10. ‘After the Second World War, everything, including a resurrected culture, has been destroyed
without realizing it; humankind continues to vegetate, creeping along after events that even
the survivors cannot survive, on a rubbish heap that has made even reflection on one’s own
damaged state useless’ (‘Trying to Understand Endgame’, p. 244). Adorno speaks, here, of a
post-catastrophe situation so bleak that, in it, ‘even the survivors cannot survive’. On his
reading, Beckett’s play dramatises this ground-zero situation. But surely Adorno values
Beckett’s work precisely because it might in these terms be said to refuse the very situation that
it names? (Isn’t this refusing just what Adorno says that culture – and criticism – does in
general?) Discuss the apparent – or actual – paradox here.
11. ‘We are also familiar with the readiness today to deny or minimize what happened – no matter
how difficult it is to comprehend that people feel no shame in arguing that it was at most only
five and not six million Jews who were gassed. Furthermore, the quite common move of
drawing up a balance sheet of guilt is irrational, as though Dresden compensated for
Auschwitz. Drawing up such calculations, the haste to produce counter-arguments in order to
exempt oneself from self-reflection, already contain something inhuman, and military actions
in the war, the examples of which, moreover, are called “Coventry” and “Rotterdam,” are
scarcely comparable to the administrative murder of millions of innocent people. Even their
innocence, which cannot be more simple and plausible, is contested. The enormity of what
was perpetrated works to justify this: a lax consciousness consoles itself with the thought that
such a thing surely could not have happened unless the victims had in some way or another
furnished some kind of instigation, and this “some kind of” may then be multiplied at will.
The blindness disregards the flagrant disproportion between an extremely fictitious guilt and
an extremely real punishment. At times the victors themselves are made responsible for what
the vanquished did when they themselves were still beyond reach, and responsibility for the
atrocities of Hitler is shifted onto those who tolerated his seizure of power and not to the ones
who cheered him on. The idiocy of all this is truly a sign of something that psychologically has
not been mastered, a wound, although the idea of wounds would be rather more appropriate
for the victims’ (‘The Meaning of Working through the Past’, pp. 90-91). Attempt a close
reading of this passage, explaining and elucidating it, and exploring what if any implications it
holds for us in today’s political culture.
12. ‘The individual himself is revealed to be a historical category, both the outcome of the
capitalist process of alienation and a defiant protest against it, something transient himself’
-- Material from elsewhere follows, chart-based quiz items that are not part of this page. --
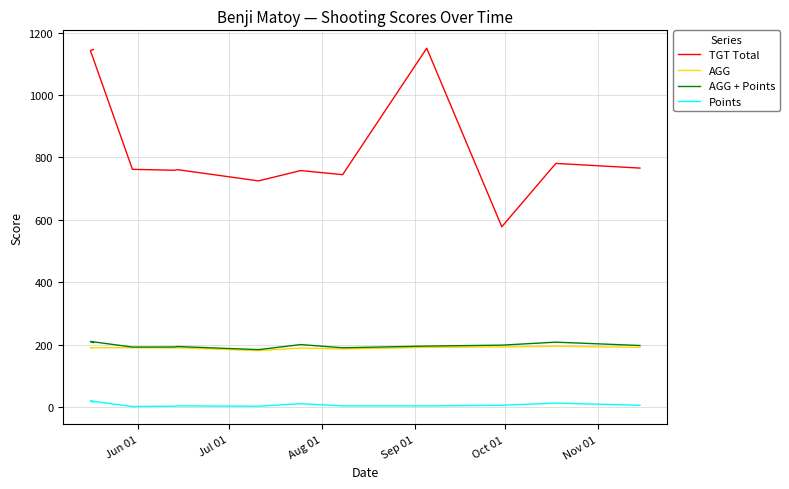

What are all the series names shown in the legend?

TGT Total, AGG, AGG + Points, Points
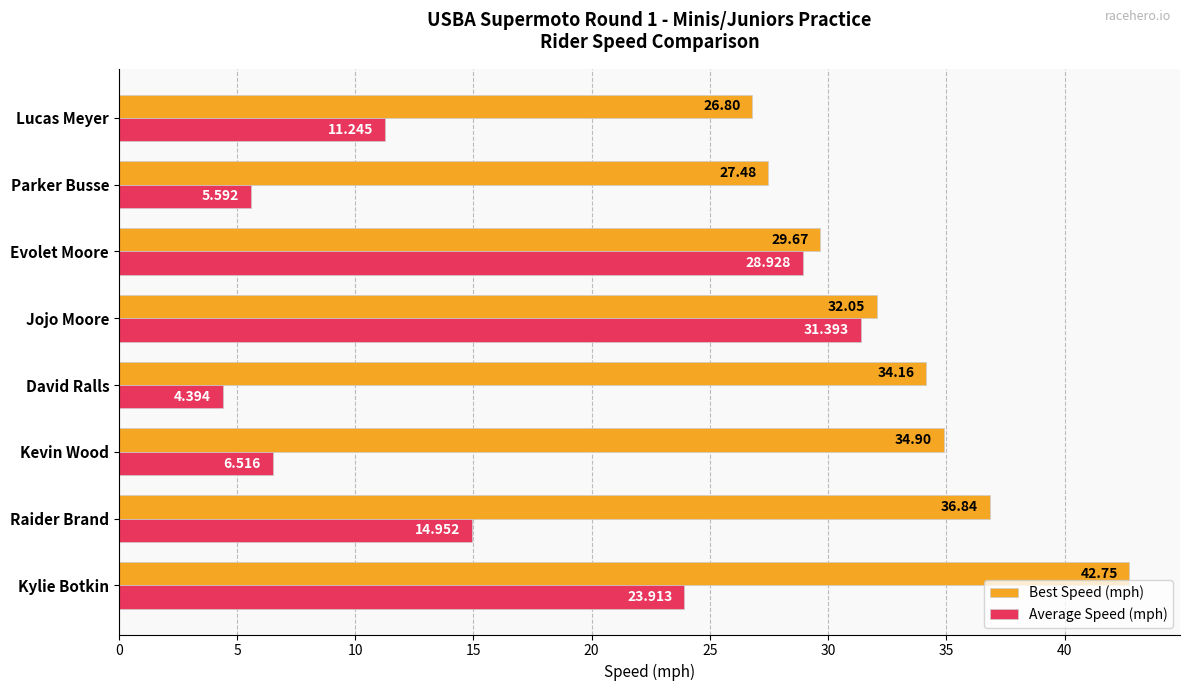

What is the difference between the maximum and minimum values in the Average Speed (mph) series?

27.0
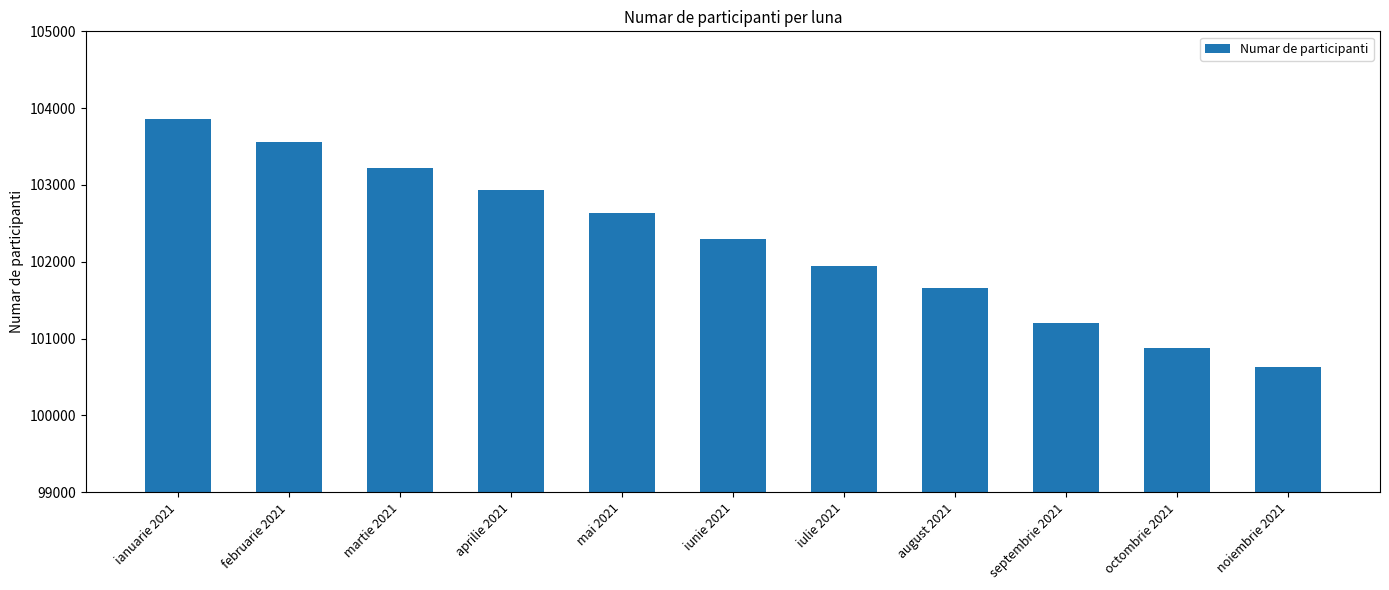

What position from the right is septembrie 2021?

3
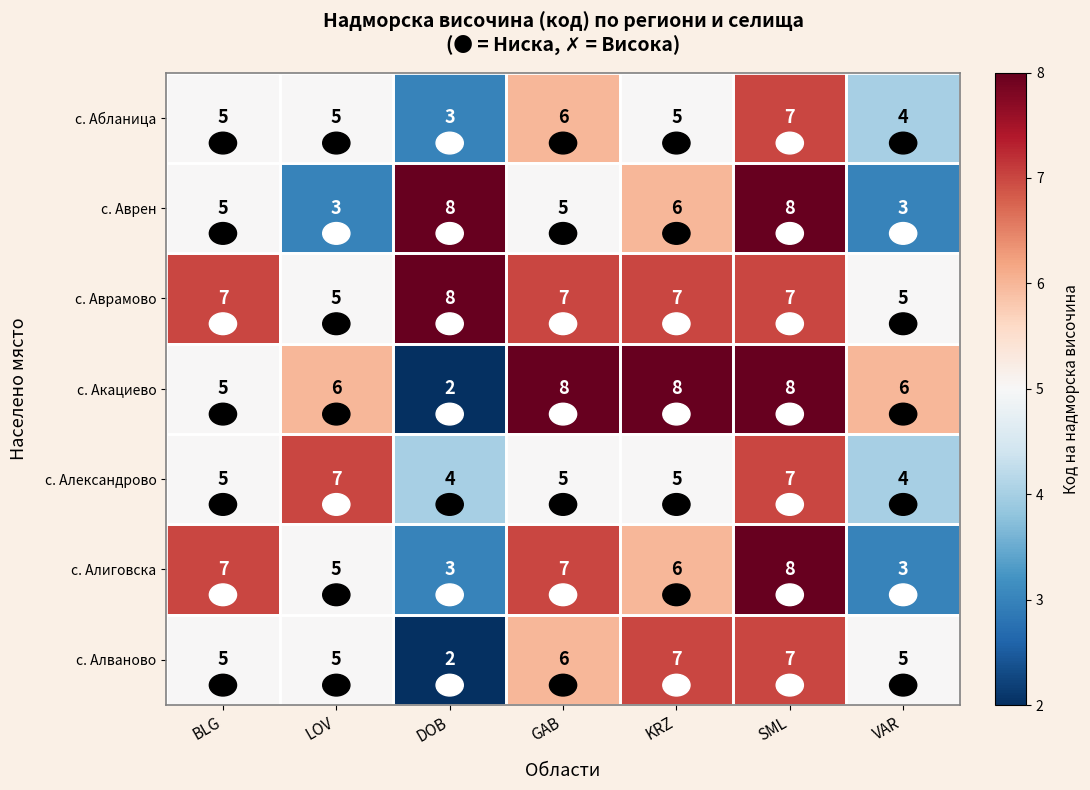

What is the spread (max minus min) of values at LOV?

4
(‘Trying to Understand Endgame’, p. 249). Discuss this proposition, either in the context of an
analysis of Adorno’s reading of Beckett’s play or more generally, as an historico-philosophical
statement.
13. ‘The essay is both more open and more closed than traditional thought would like’ (‘The Essay
as Form’, p. 17). Write an essay on the form of the essay, as Adorno conceives it.
14. ‘This is not the time for political works of art; rather, politics has migrated into the
autonomous work of art, and it has penetrated most deeply into works that present themselves
as politically dead…’ (‘Commitment’, pp. 93-94). Do you agree with Adorno on the subject of
‘commitment’ in art? Why/why not?
15. ‘The feminine character, and the ideal of femininity on which it is modelled, are products of
masculine society… Glorification of the feminine character implies the humiliation of all who
bear it’. Attempt a close reading of Fragment 59 of Adorno’s Minima Moralia (‘Since I set eyes
on him’), by way of elucidating and evaluating its meaning, and linking it to Adorno’s thought
as a whole.
16. ‘The only philosophy which can be responsibly practiced in the face of despair is the attempt
to contemplate all things as they would present themselves from the standpoint of
redemption.’ What meaning can we give to this evocation of redemption in Adorno’s work?